Rather, they knew that lightning bolts were forged deep in the bowels of a fiery volcano by the three Cyclops brothers. They were one-eyed monsters who hammered out the bolts for Zeus to throw at the neighbors in a silly little squabble over Helen of Troy, the beauty that launched the Trojan War. Despite the divine help, Troy got sacked and pillaged anyway.
Up into the 1750s people believed that lightning was merely a form of airborne fire, leaving scorch marks where it struck. They also noticed that lightning caused a whole lot of churches to burn down. Reverent folks were appalled that lightning seemed to prefer churches. What kind of God burns down his own house? They figured it was divine retribution but they couldn’t figure out for what.
They thought that perhaps they just needed to get God’s attention and started ringing church bells during thunderstorms. Surely that would protect the church and its occupants from lightning. Many bells cast during Medieval times carried the Latin inscription, “Fulgura Frango” which translated as, “I break the lightning.”
It wasn’t very effective.
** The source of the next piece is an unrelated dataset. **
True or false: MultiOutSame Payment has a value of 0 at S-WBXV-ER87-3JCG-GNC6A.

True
European records indicate 133 bell-ringers were killed by lightning in the early 1400s. Despite this fact, churches were believed to be safe places to store munitions. In 1769, the steeple of the church of Saint Nazaire in Brescia, Italy, was used to store 100 tons of gunpowder. Lightning triggered a horrific explosion killing more than three thousand people and leveling one-sixth of the city,
It took no less than the nimble American mind of Benjamin Franklin to figure out that God doesn’t hate churches; steeples were the tallest structure in the village, a natural attractant to lightning. His lightning rod was no more than a tall metal spike mounted high atop the steeple, fastened by a wire to another spike buried in the ground but it created a safe pathway for the electricity in its desperate attempt at neutrality. So equipped, churches stopped burning down from lightning strikes. Well, they still burned but now it was just with religious fervor.
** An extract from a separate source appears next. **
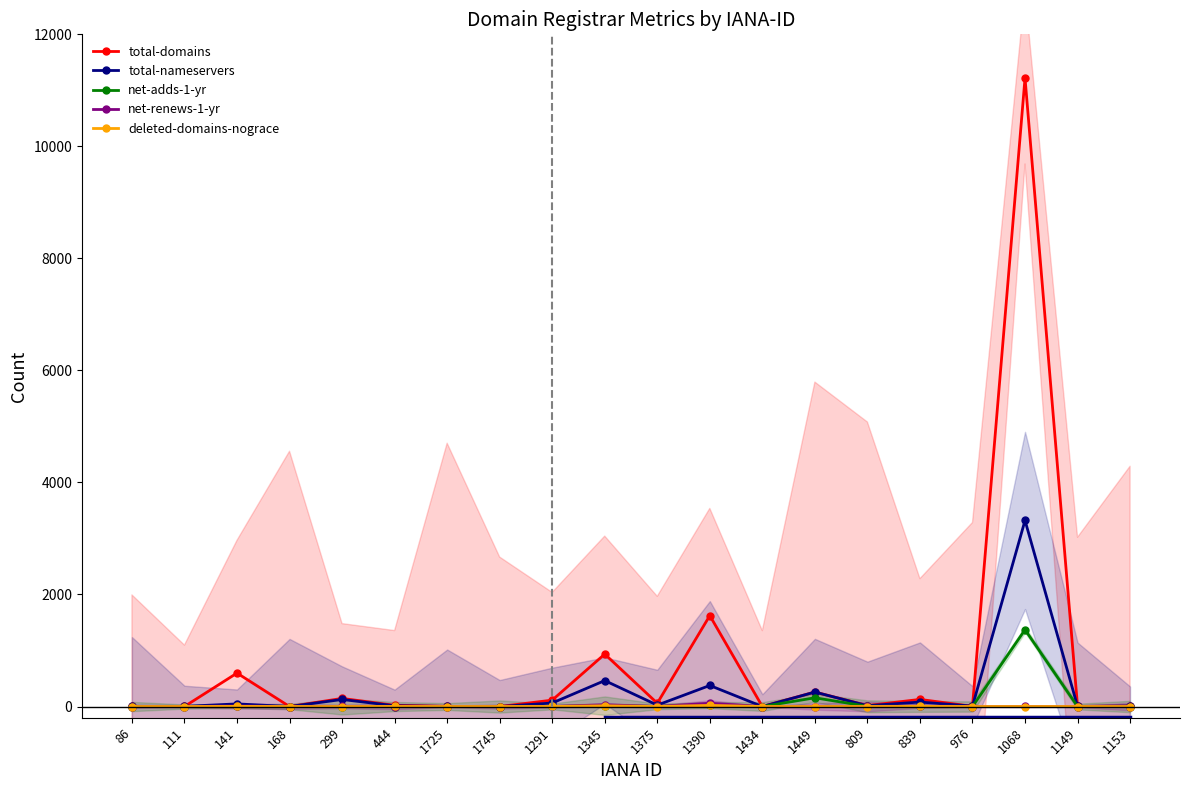

At which label is deleted-domains-nograce closest to 10?

1345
After dwelling on it for 10 centuries, we call this attraction electricity and understand it is caused by the fight for neutrality between positive and negative ions. Advances in technology have allowed us to control this energy to light up our homes and Skype our friends. Grand County is closer to God than 98 percent of the world’s population and we know, first-hand, that electricity also runs wild and free as a bolt of lightning. 3D lightning imaging has recorded lightning bolts over 100 miles long. The good news is that 80 percent of all the lightning strikes stay in the clouds, never hitting the ground at all.
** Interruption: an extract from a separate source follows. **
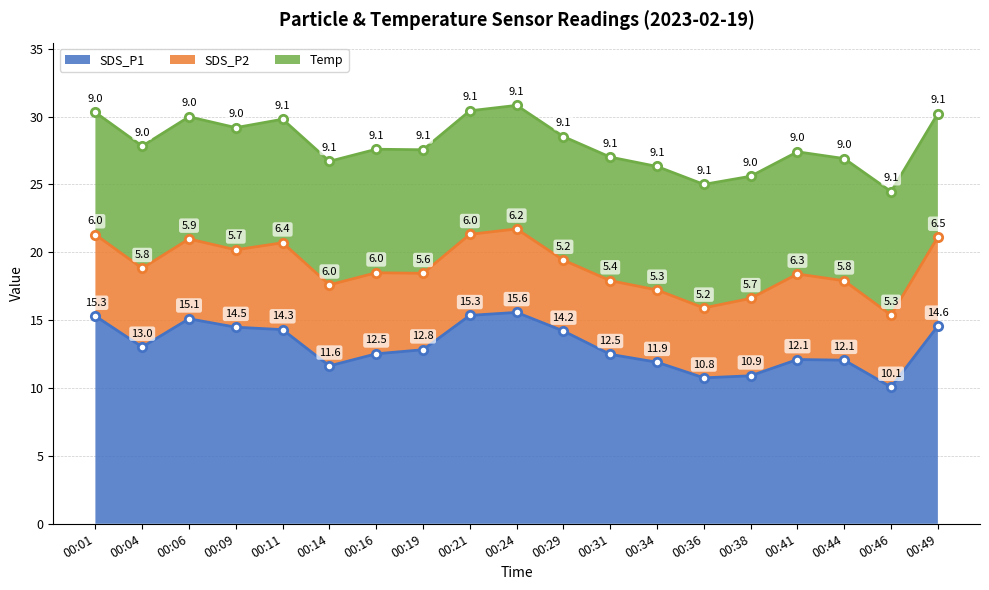

The SDS_P2 series shows 6.0 at 00:16. True or false?

True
Just three years ago, it was then Colorado Governor Bill Ritter who proclaimed the last week in June as Colorado Lightning Safety and Wildfire Awareness Week. I guess the subtext is that some of us do need government help to figure out when to come in out of the rain.
About 70 Americans die from lightning strikes every year. That’s roughly the same number killed in tornados. For the last 10 years Colorado has been second in the nation in lightning-related deaths but ranked towards the bottom in number of ground strikes. The disparity is attributed to the high levels of outdoor enthusiasts.
Mom’s advice was good: “Get outta the rain!”